8. Cathy Dreyer. Want tales of accidentally goosing a father-in-law or tossing a son’s clothes out the window? Go straight to Cathy’s blog. She weaves the hilarity of true life experiences with her growth as a writer. Don’t miss her blog.
9 and 10. Marcy Kennedy and Lisa Hall-Wilson over at Girls with Pens. These ladies know their stuff. Their blogs provide a lot of food for thought for budding writers.
11. Michael Montoure. Funny, informative, and writes horror. Need I say more?
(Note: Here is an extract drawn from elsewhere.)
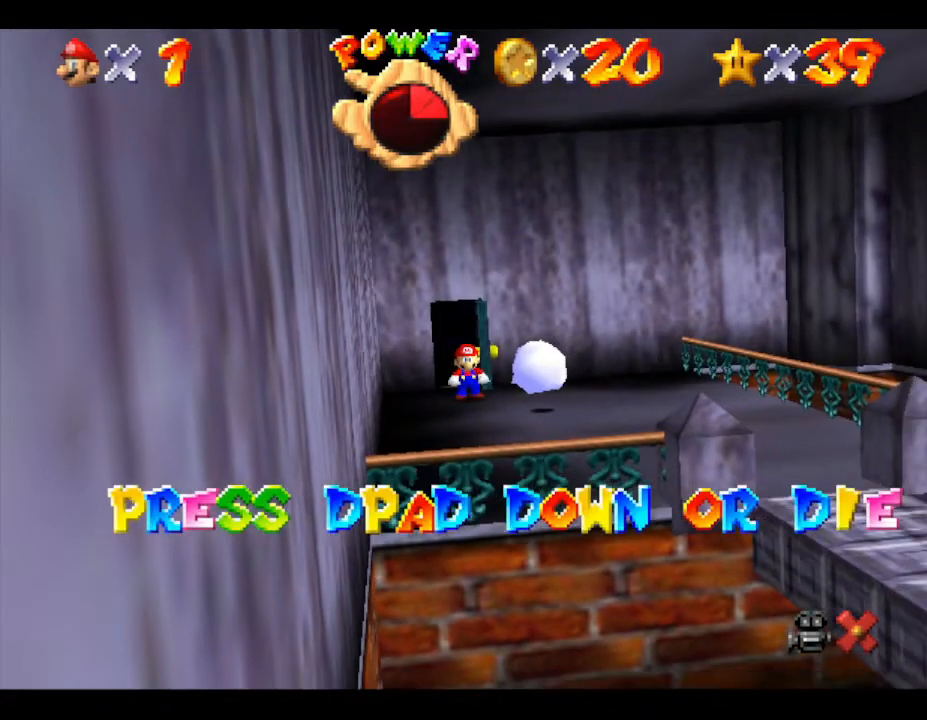
{"buttons": ["Z"], "left_stick": "center", "events": [[250, "A", "down"], [283, "left_stick", "center"], [433, "A", "up"], [433, "Z", "down"]]}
I know, I know, I’m baddie bad bad bad for not having four more people. Pout. Blame the holiday season and my excessive work schedule — and the fact that I stayed up till 5 AM last night to complete my vampire survey. So let us jump to the Emmie factoids, shall we?
1. I like to imitate strange noises whilst driving alone in my car. Think the background of LCD Soundsystem songs and you won’t be too far off.
2. I don’t like the sun much. It burns, Precious. But seriously. It burns. Quick and deep, and my skin doesn’t like it. I’m also paranoid about getting skin cancer, so I take great pains to stay as pasty as possible.
3. I go barefoot as much as humanly possible.
4. My now-husband fulfilled one of my most vivid childhood hopes a few months into our relationship when he tucked a magic wand under my pillow — I used to sleep with that thing in my bed when we still lived apart.
5. A cat’s purr is one of the most comforting sounds in the world to me.
6. I’ve had a lot of bad experiences with practical jokes, and I have very little tolerance for them — regardless of whether they’re on me or someone else.
7. I speak Polish, some German, and some Spanish. I want to learn Gaelic, Welsh, Russian, and Portuguese before I die.